Friday, December 14, 2012

US official: Gross detention limiting US-Cuba relations

Posted on Tuesday, 12.11.12
Cuba

US official: Gross detention limiting US-Cuba relations

Roberta Jacobson, the Obama administration's point person for the
Western Hemisphere, rejected any suggestion that Gross was spying in Cuba.
By Aaron L. Morrison
Special to The Miami Herald

NEW YORK -- There's no chance for broadening American-Cuban relations
until Cuba releases American subcontractor Alan Gross from prison,
Roberta Jacobson, the U.S. Assistant Secretary of State for Western
Hemisphere Affairs. said Tuesday.

During a presentation at the Council of the Americas in New York,
Jacobson reiterated the State Department's belief that the Cuban
government has no basis for refusing to release Gross, but remains
optimistic that the Cuban people's desire for a more open society might
influence a decision on his release.

"While we really wished that we could have moved forward with a broader
agenda with the Cuban government, it is the Cuban government that has
made that extremely difficult," Jacobson said. "There is a very easy way
to resolve that part of the agenda and that is to release Alan Gross…
just to be home with his mother, who has cancer, and his daughter, who
went through breast cancer last year."

Jacobson's remarks come just one week after the third anniversary of
Gross' arrest and imprisonment in Cuba.

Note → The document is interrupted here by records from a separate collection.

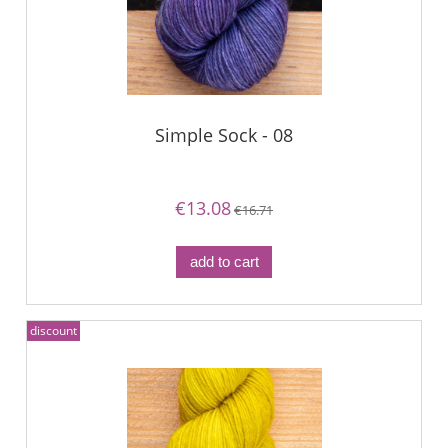
Simple Sock - 08
€13.08
€16.71
add to cart
discount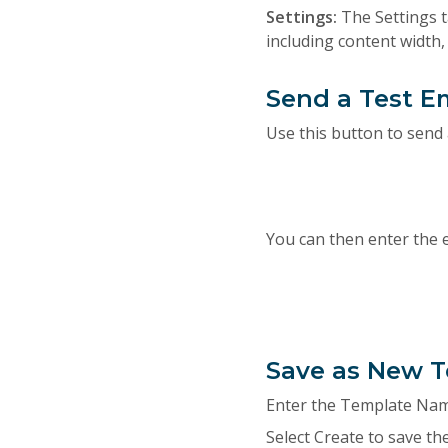
Settings:
The Settings t
including content width
Send a Test E
Use this button to send 
You can then enter the 
Save as New 
Enter the Template Name
Select Create to save th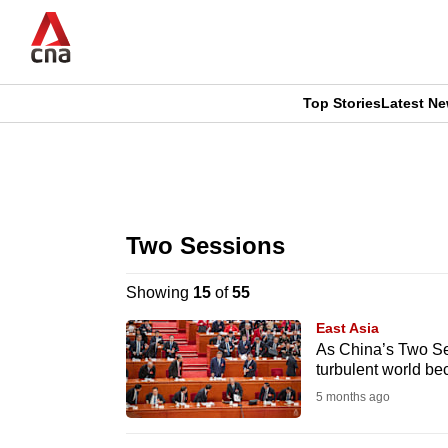
Skip
to
main
content
Top Stories
Latest N
CNAR
CNAR
Primary
This
Secondary
Menu
browser
Two Sessions
Menu
is
Showing
15
of
55
no
East Asia
longer
As China’s Two Ses
turbulent world be
supported
5 months ago
We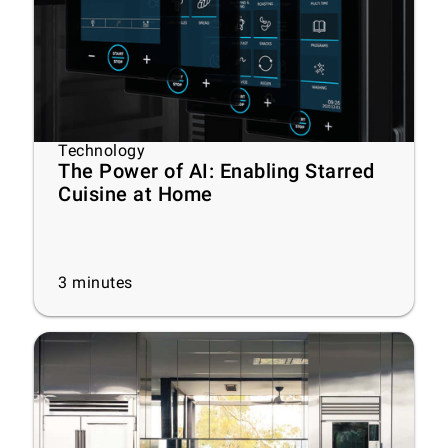
Technology
The Power of AI: Enabling Starred
Cuisine at Home
3
minutes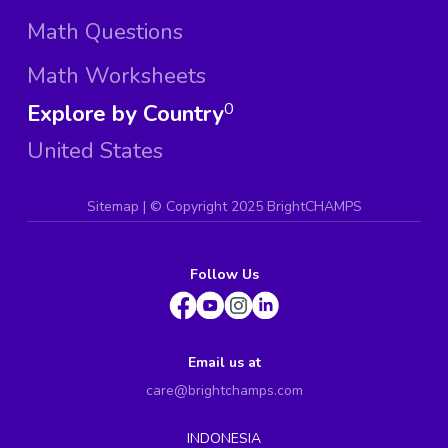
Math Questions
Math Worksheets
Explore by Country
0
United States
Sitemap
| ©
Copyright 2025 BrightCHAMPS
Follow Us
Email us at
care@brightchamps.com
INDONESIA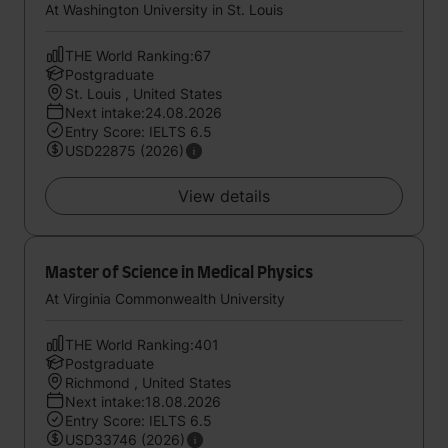
At Washington University in St. Louis
THE World Ranking:67
Postgraduate
St. Louis , United States
Next intake:24.08.2026
Entry Score: IELTS 6.5
USD22875 (2026)
View details
Master of Science in Medical Physics
At Virginia Commonwealth University
THE World Ranking:401
Postgraduate
Richmond , United States
Next intake:18.08.2026
Entry Score: IELTS 6.5
USD33746 (2026)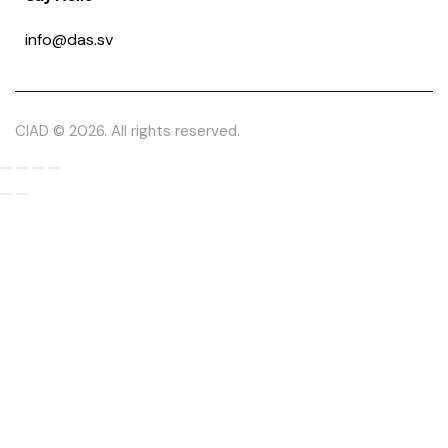
info@das.sv
CIAD © 2026. All rights reserved.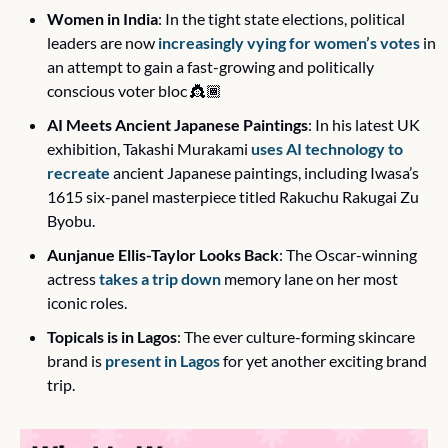
Women in India
: In the tight state elections, political 
leaders are now 
increasingly vying for women’s votes
 in 
an attempt to gain a fast-growing and politically 
conscious voter bloc 👸🏾
AI Meets Ancient Japanese Paintings
: In his latest UK 
exhibition, Takashi Murakami 
uses AI technology to 
recreate
 ancient Japanese paintings, including Iwasa’s 
1615 six-panel masterpiece titled 
Rakuchu Rakugai Zu 
Byobu
.
Aunjanue Ellis-Taylor Looks Back
: The Oscar-winning 
actress 
takes a trip down
 memory lane on her most 
iconic roles. 
Topicals is in Lagos
: The ever culture-forming skincare 
brand is 
present in Lagos
 for yet another exciting brand 
trip.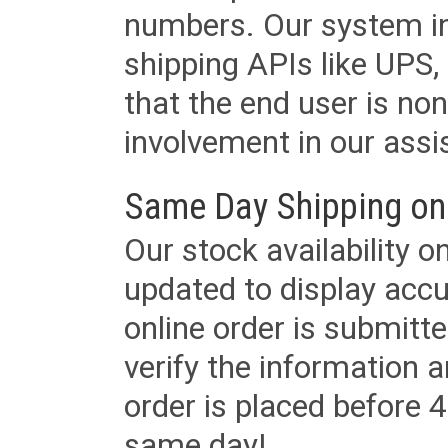
numbers. Our system in
shipping APIs like UPS, 
that the end user is non
involvement in our assis
Same Day Shipping on
Our stock availability o
updated to display accu
online order is submitte
verify the information a
order is placed before 4
same day!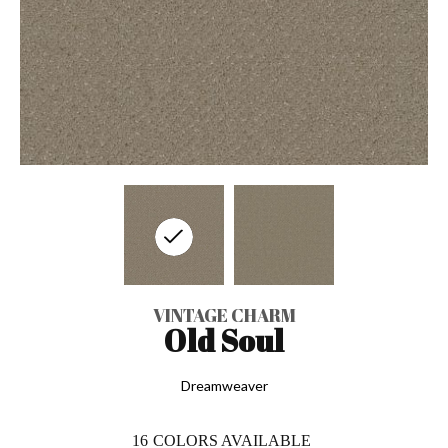
VINTAGE CHARM
Old Soul
Dreamweaver
16
COLORS AVAILABLE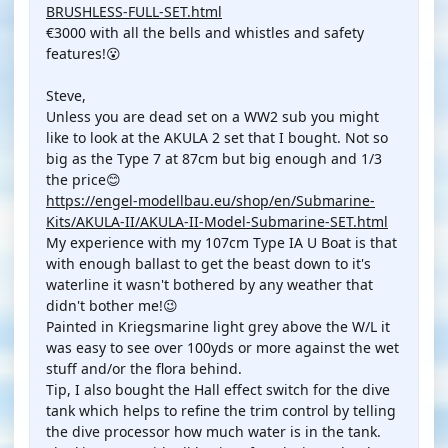
BRUSHLESS-FULL-SET.html
€3000 with all the bells and whistles and safety
features!😮
Steve,
Unless you are dead set on a WW2 sub you might
like to look at the AKULA 2 set that I bought. Not so
big as the Type 7 at 87cm but big enough and 1/3
the price😊
https://engel-modellbau.eu/shop/en/Submarine-
Kits/AKULA-II/AKULA-II-Model-Submarine-SET.html
My experience with my 107cm Type IA U Boat is that
with enough ballast to get the beast down to it's
waterline it wasn't bothered by any weather that
didn't bother me!😉
Painted in Kriegsmarine light grey above the W/L it
was easy to see over 100yds or more against the wet
stuff and/or the flora behind.
Tip, I also bought the Hall effect switch for the dive
tank which helps to refine the trim control by telling
the dive processor how much water is in the tank.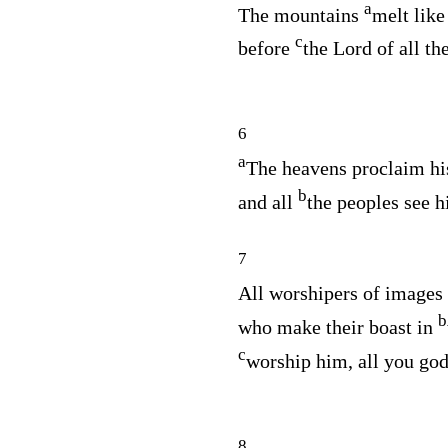
a
The mountains
melt lik
c
before
the Lord of all the
6
a
The heavens proclaim hi
b
and all
the peoples see hi
7
All worshipers of images
b
who make their boast in
c
worship him, all you god
8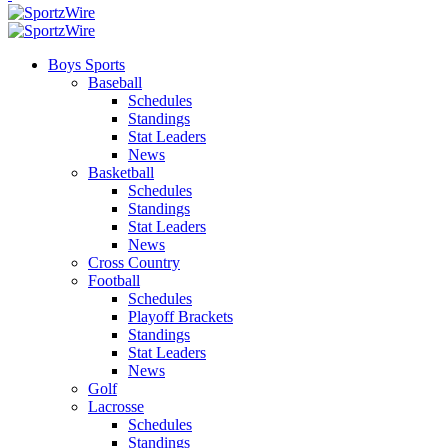
Boys Sports
Baseball
Schedules
Standings
Stat Leaders
News
Basketball
Schedules
Standings
Stat Leaders
News
Cross Country
Football
Schedules
Playoff Brackets
Standings
Stat Leaders
News
Golf
Lacrosse
Schedules
Standings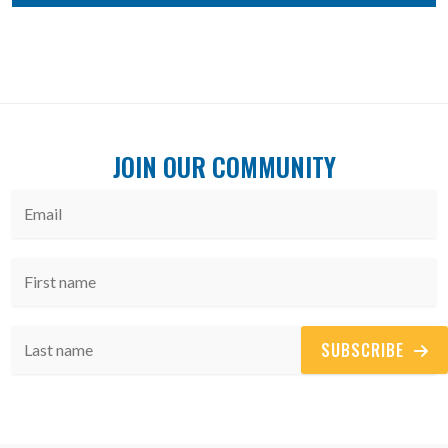
JOIN OUR COMMUNITY
SUBSCRIBE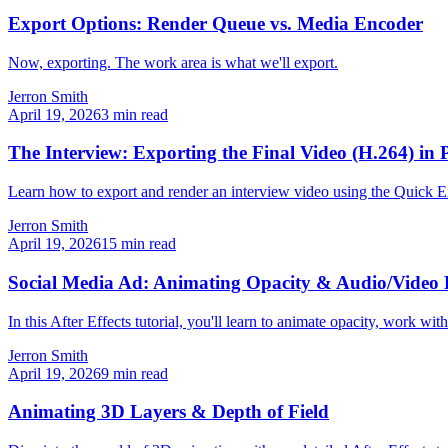
Export Options: Render Queue vs. Media Encoder
Now, exporting. The work area is what we'll export.
Jerron Smith
April 19, 2026
3
min read
The Interview: Exporting the Final Video (H.264) in 
Learn how to export and render an interview video using the Quick E
Jerron Smith
April 19, 2026
15
min read
Social Media Ad: Animating Opacity & Audio/Video 
In this After Effects tutorial, you'll learn to animate opacity, work w
Jerron Smith
April 19, 2026
9
min read
Animating 3D Layers & Depth of Field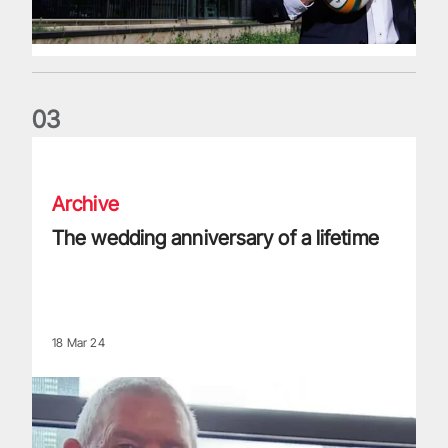
0
3
The wedding anniversary of a lifetime
Archive
The wedding anniversary of a lifetime
18 Mar 24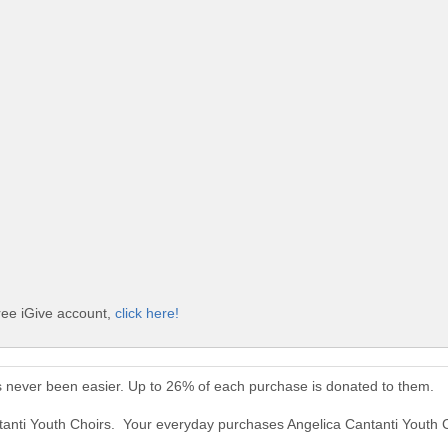
free iGive account,
click here!
s never been easier. Up to 26% of each purchase is donated to them.
ntanti Youth Choirs. Your everyday purchases Angelica Cantanti Youth 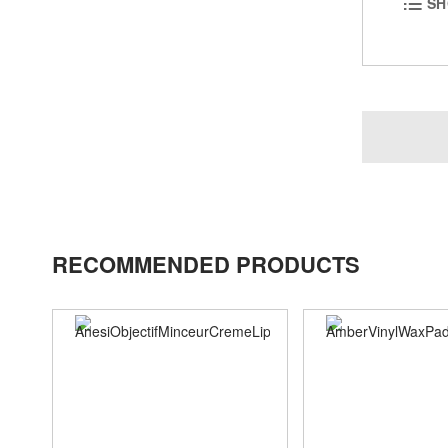
SH
RECOMMENDED PRODUCTS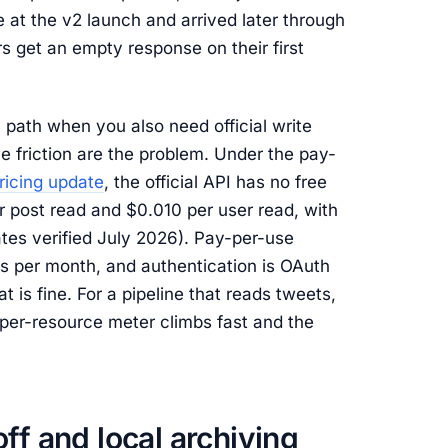
 at the v2 launch and arrived later through
 get an empty response on their first
y path when you also need official write
e friction are the problem. Under the pay-
ricing update
, the official API has no free
er post read and $0.010 per user read, with
tes verified July 2026). Pay-per-use
 per month, and authentication is OAuth
t is fine. For a pipeline that reads tweets,
 per-resource meter climbs fast and the
ff and local archiving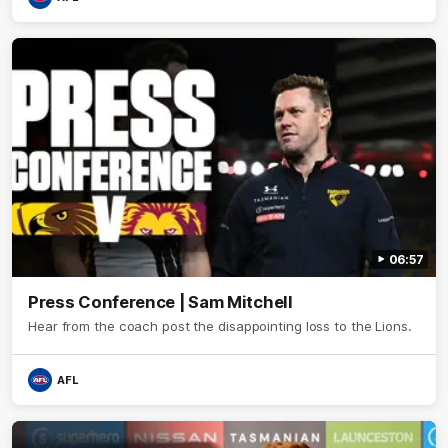
06:57
Press Conference | Sam Mitchell
Hear from the coach post the disappointing loss to the Lions.
AFL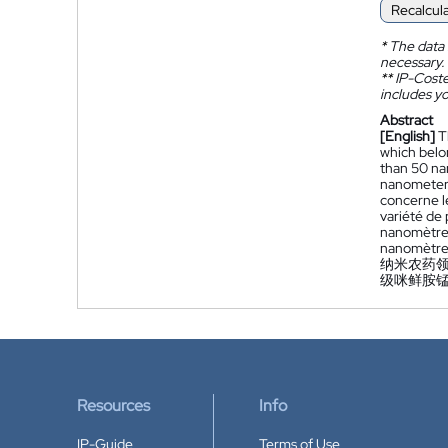
Recalcul
*
The data 
necessary.
**
IP-Coster
includes yo
Abstract
[English]
T
which belon
than 50 na
nanometers
concerne le
variété de 
nanomètres
nanomètres
纳米农药领
级咪鲜胺
Resources
Info
IP-Guide
Terms of Use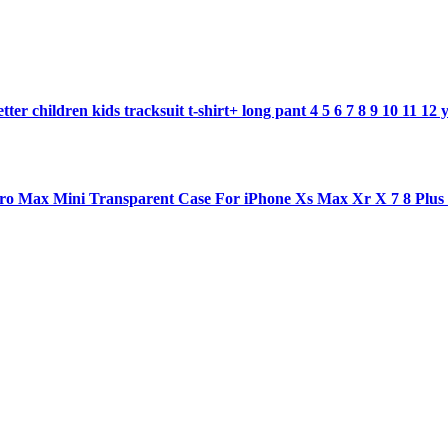
ter children kids tracksuit t-shirt+ long pant 4 5 6 7 8 9 10 11 12 
1 pro Max Mini Transparent Case For iPhone Xs Max Xr X 7 8 Plu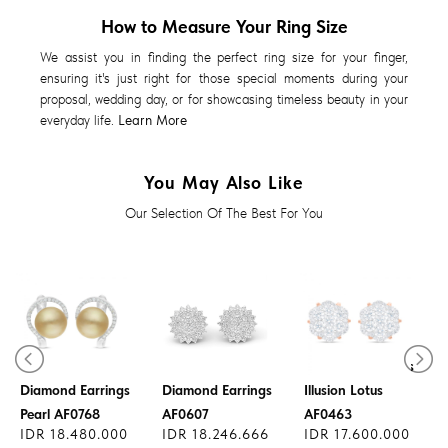
How to Measure Your Ring Size
We assist you in finding the perfect ring size for your finger,
ensuring it's just right for those special moments during your
proposal, wedding day, or for showcasing timeless beauty in your
everyday life.
Learn More
You May Also Like
Our Selection Of The Best For You
Diamond Earrings
Diamond Earrings
Diamond Earrings
Illusion Lotus
Pearl AF0768
AF0607
AF0463
IDR 18.480.000
IDR 18.246.666
IDR 17.600.000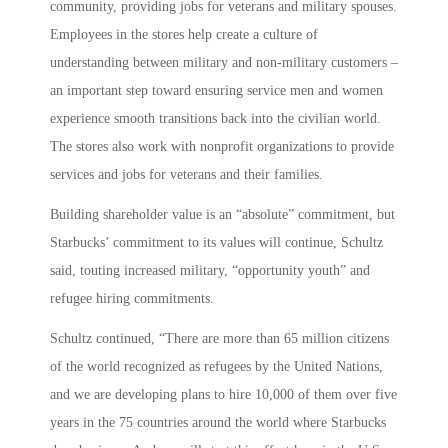
community, providing jobs for veterans and military spouses.
Employees in the stores help create a culture of
understanding between military and non-military customers –
an important step toward ensuring service men and women
experience smooth transitions back into the civilian world.
The stores also work with nonprofit organizations to provide
services and jobs for veterans and their families.
Building shareholder value is an “absolute” commitment, but
Starbucks’ commitment to its values will continue, Schultz
said, touting increased military, “opportunity youth” and
refugee hiring commitments.
Schultz continued, “There are more than 65 million citizens
of the world recognized as refugees by the United Nations,
and we are developing plans to hire 10,000 of them over five
years in the 75 countries around the world where Starbucks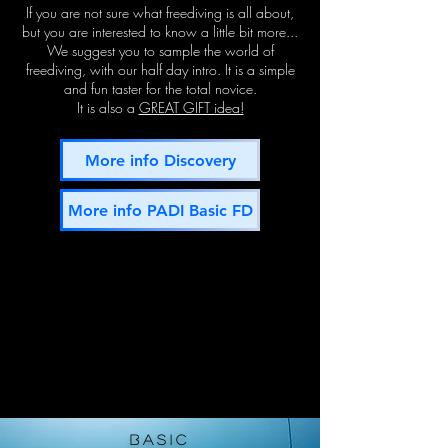
If you are n
ot sure what freediving is all about,
b
ut you are interested to know a little bit more...
We suggest you to sample the world of
freediving, with our half day intro. It is a simple
and fun taster for the total novice.
It is also a
GREAT GIFT idea!
More info Discovery
More info PADI Basic FD
BASIc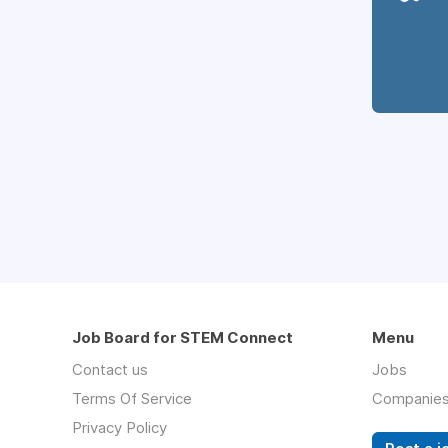
Job Board for STEM Connect
Menu
Contact us
Jobs
Terms Of Service
Companie
Privacy Policy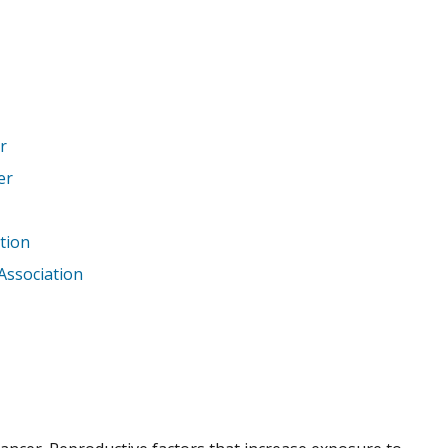
r
er
tion
Association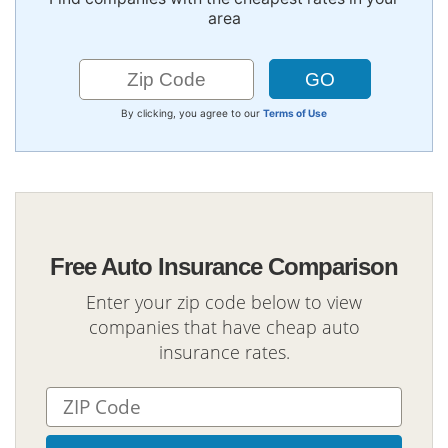
area
By clicking, you agree to our
Terms of Use
Free Auto Insurance Comparison
Enter your zip code below to view
companies that have cheap auto
insurance rates.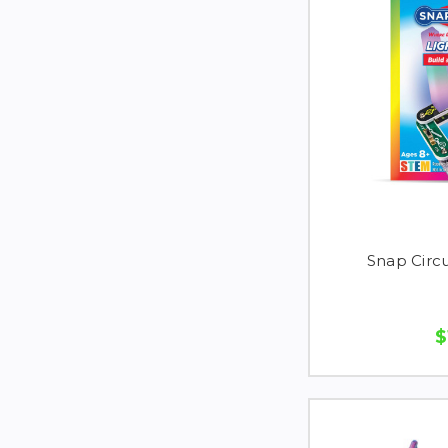
Snap Circu
$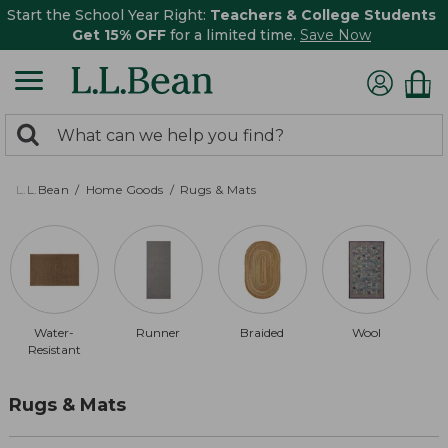
Start the School Year Right:
Teachers & College Students
Get 15% OFF
for a limited time.
Save Now
0
Search:
search
items
returned.
L.L.Bean
Home Goods
Rugs & Mats
Water-
Runner
Braided
Wool
Resistant
Rugs & Mats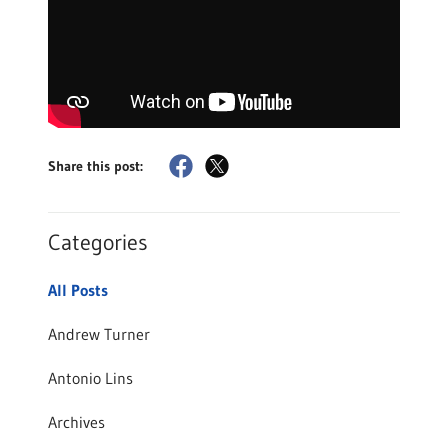
Share this post:
Categories
All Posts
Andrew Turner
Antonio Lins
Archives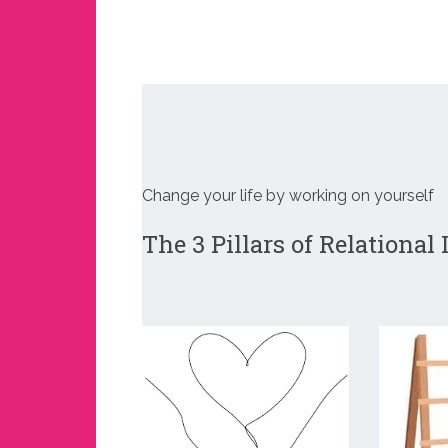
Change your life by working on yourself
The 3 Pillars of Relational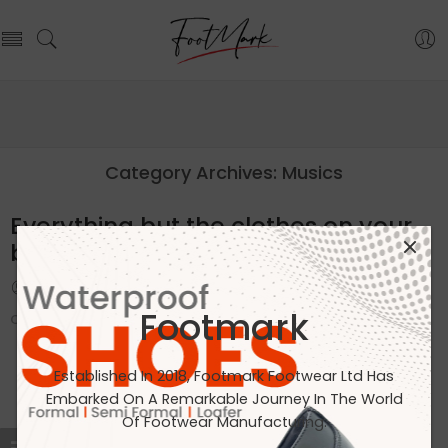
Category Archives:
Musics
Everything but the clothes on your
back
By admin
February 13, 2018
Footmark
CONTINUE READING ➞
Established In 2018, Footmark Footwear Ltd Has
Embarked On A Remarkable Journey In The World
Of Footwear Manufacturing.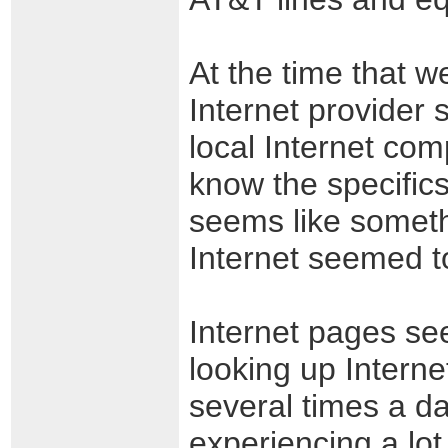
At the time that w
Internet provider
local Internet com
know the specifics
seems like someth
Internet seemed to
Internet pages see
looking up Interne
several times a d
experiencing a lo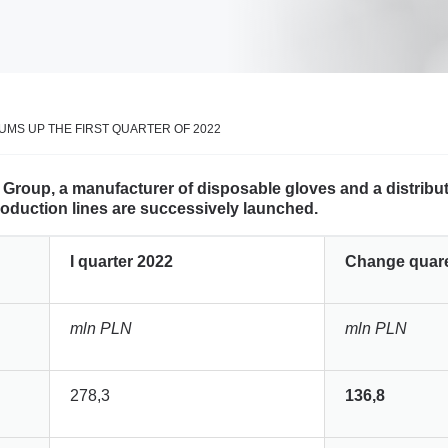
MS UP THE FIRST QUARTER OF 2022
al Group, a manufacturer of disposable gloves and a distrib
production lines are successively launched.
I quarter 2022
Change quaret
mln PLN
mln PLN
278,3
136,8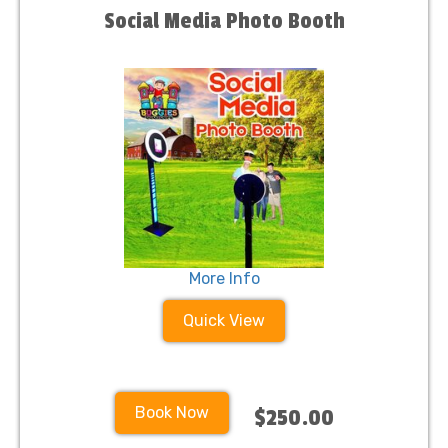
Social Media Photo Booth
More Info
Quick View
Book Now
$250.00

Gross, a 63-year-old native of
Maryland, was arrested in Havana on Dec. 3, 2009, after delivering
satellite telephones to Cuban Jews so they could access the Web outside
of the government's telecommunications system. He was sentenced to 15
years in prison for acts against the "independence or territorial
integrity" of Cuba.

"We've been very clear about who Alan Gross is and what he did,"
Jacobson said, rejecting a suggestion by a member of the audience that
U.S. officials have misled about financing Gross' visits with
pro-democracy program funds. "We feel he needs to be treated as an
international development worker. He isn't and wasn't a spy and he
should be returned to his family."

Jacobson also highlighted some of the Obama administration's key
priorities in the Western Hemisphere; including energy development,
expanding educational exchange opportunities for students, and
encouraging freedom of expression and the press.